- _Directive_
The answer must be an exact copy of the lines from the one containing "X69921500Y-34280000D03*" through the last line of the records, with no pictures.

- _Image and design file data_
• • • • •

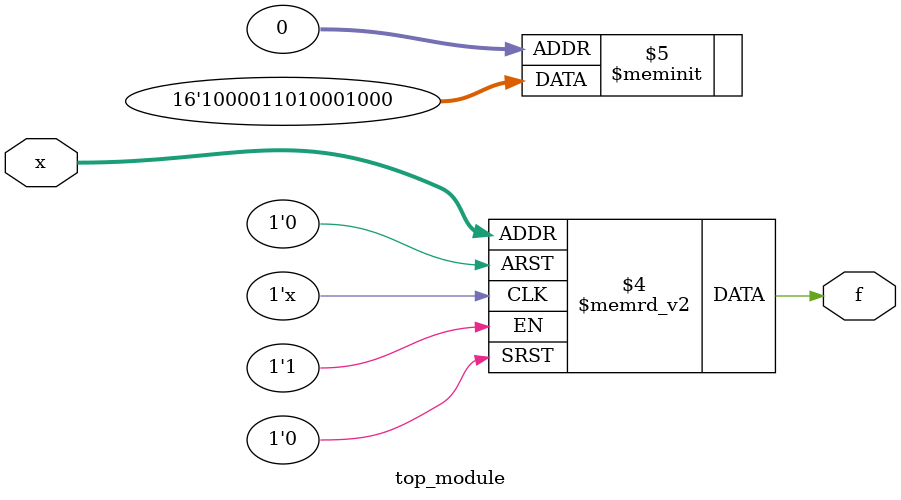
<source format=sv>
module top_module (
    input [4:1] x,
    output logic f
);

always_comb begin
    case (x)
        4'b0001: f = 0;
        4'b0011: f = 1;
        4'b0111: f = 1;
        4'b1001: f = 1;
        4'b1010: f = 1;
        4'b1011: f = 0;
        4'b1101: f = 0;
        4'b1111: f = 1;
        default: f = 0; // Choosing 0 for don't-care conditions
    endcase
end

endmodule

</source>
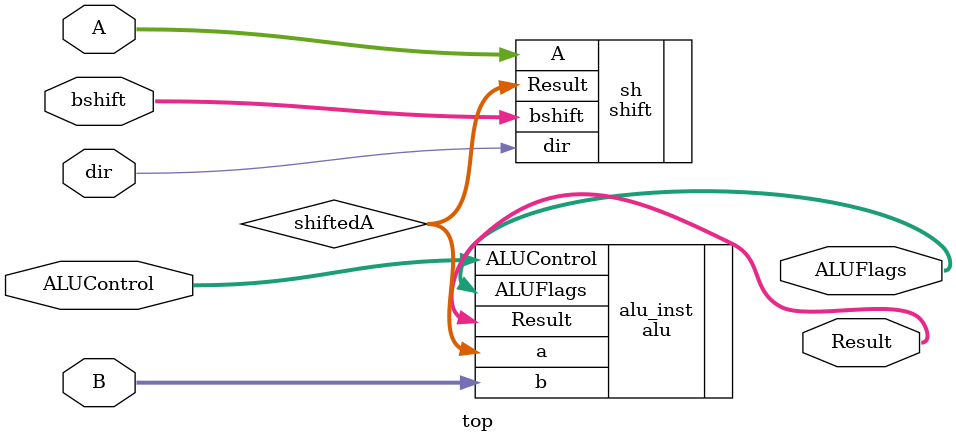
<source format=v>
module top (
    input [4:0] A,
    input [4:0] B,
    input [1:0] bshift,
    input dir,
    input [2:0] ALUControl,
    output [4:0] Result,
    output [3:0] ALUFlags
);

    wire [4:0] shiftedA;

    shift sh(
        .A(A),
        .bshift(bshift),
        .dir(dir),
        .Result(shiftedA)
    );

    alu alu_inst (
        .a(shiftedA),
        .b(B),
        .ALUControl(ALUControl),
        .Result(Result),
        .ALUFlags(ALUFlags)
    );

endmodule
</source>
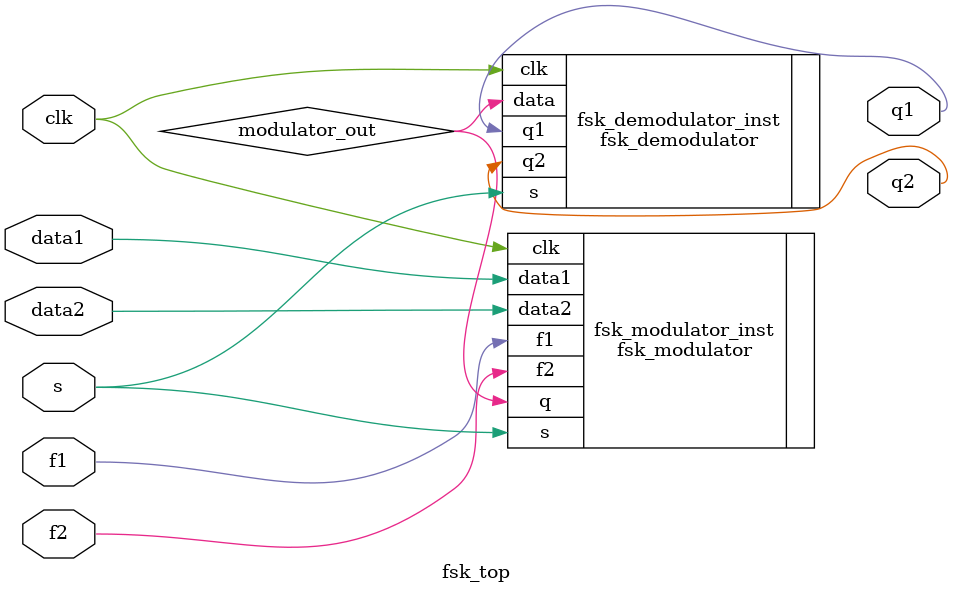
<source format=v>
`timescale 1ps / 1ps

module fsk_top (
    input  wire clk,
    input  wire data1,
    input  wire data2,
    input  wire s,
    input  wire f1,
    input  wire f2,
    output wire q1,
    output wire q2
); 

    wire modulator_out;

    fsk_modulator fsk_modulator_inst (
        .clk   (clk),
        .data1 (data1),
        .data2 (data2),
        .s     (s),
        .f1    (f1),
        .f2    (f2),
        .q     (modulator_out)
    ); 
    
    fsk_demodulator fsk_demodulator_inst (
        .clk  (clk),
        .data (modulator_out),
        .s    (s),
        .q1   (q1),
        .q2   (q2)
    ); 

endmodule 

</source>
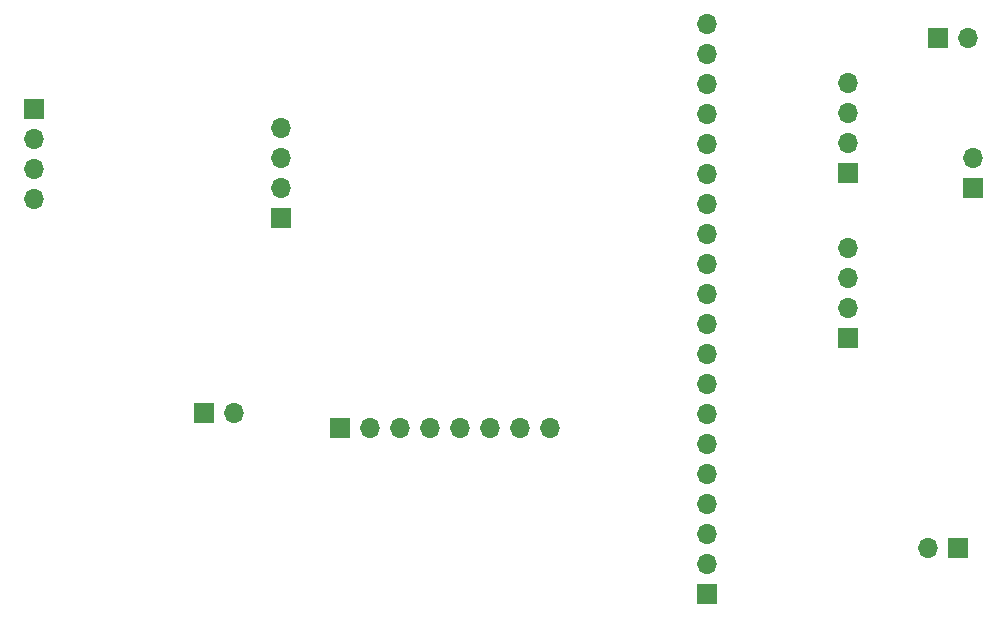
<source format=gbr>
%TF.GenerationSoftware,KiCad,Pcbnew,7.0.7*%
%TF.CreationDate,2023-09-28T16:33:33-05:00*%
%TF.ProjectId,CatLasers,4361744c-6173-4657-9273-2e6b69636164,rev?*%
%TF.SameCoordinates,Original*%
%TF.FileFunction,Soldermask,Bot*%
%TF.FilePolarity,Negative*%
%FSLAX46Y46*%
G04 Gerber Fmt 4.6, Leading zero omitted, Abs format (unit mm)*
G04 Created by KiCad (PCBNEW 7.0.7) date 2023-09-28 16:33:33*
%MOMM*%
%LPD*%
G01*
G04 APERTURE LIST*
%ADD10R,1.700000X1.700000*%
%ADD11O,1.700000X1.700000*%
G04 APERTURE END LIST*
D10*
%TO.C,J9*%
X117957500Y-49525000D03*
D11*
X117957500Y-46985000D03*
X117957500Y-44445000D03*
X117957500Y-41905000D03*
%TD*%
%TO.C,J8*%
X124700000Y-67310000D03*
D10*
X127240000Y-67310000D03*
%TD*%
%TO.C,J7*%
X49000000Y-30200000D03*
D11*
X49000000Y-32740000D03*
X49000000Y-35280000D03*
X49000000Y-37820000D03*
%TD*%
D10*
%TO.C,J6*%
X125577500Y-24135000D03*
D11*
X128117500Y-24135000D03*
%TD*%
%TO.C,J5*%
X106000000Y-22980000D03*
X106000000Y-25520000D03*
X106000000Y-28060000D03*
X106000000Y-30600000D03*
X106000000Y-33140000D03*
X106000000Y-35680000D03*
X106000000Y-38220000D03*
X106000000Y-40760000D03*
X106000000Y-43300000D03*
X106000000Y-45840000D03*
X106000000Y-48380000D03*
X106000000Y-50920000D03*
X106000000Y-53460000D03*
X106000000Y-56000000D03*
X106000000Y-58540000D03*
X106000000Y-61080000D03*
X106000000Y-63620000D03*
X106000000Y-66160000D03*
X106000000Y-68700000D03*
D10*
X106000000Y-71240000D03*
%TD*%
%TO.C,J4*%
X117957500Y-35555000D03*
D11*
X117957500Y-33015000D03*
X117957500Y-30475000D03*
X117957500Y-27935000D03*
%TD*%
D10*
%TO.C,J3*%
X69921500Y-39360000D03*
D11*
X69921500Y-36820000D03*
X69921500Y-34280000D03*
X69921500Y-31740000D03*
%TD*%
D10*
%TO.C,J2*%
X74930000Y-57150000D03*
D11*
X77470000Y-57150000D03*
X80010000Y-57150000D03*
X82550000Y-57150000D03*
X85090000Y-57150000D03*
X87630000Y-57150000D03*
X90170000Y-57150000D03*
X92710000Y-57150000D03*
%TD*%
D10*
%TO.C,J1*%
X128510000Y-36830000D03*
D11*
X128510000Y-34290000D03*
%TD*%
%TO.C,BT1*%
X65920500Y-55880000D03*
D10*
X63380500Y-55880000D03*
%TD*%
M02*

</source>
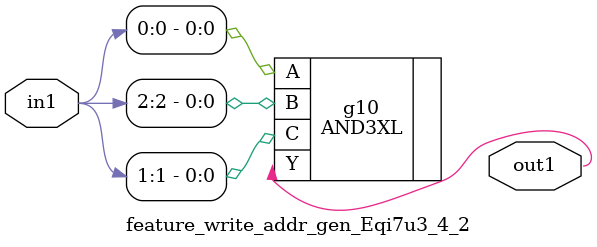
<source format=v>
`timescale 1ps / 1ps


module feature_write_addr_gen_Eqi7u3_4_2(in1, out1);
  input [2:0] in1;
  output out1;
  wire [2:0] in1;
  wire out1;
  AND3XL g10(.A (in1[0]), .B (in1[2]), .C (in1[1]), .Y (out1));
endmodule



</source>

• • • • •

- _Task solution_
X69921500Y-34280000D03*
X69921500Y-31740000D03*
%TD*%
D10*
%TO.C,J2*%
X74930000Y-57150000D03*
D11*
X77470000Y-57150000D03*
X80010000Y-57150000D03*
X82550000Y-57150000D03*
X85090000Y-57150000D03*
X87630000Y-57150000D03*
X90170000Y-57150000D03*
X92710000Y-57150000D03*
%TD*%
D10*
%TO.C,J1*%
X128510000Y-36830000D03*
D11*
X128510000Y-34290000D03*
%TD*%
%TO.C,BT1*%
X65920500Y-55880000D03*
D10*
X63380500Y-55880000D03*
%TD*%
M02*

</source>
<source format=v>
`timescale 1ps / 1ps


module feature_write_addr_gen_Eqi7u3_4_2(in1, out1);
  input [2:0] in1;
  output out1;
  wire [2:0] in1;
  wire out1;
  AND3XL g10(.A (in1[0]), .B (in1[2]), .C (in1[1]), .Y (out1));
endmodule



</source>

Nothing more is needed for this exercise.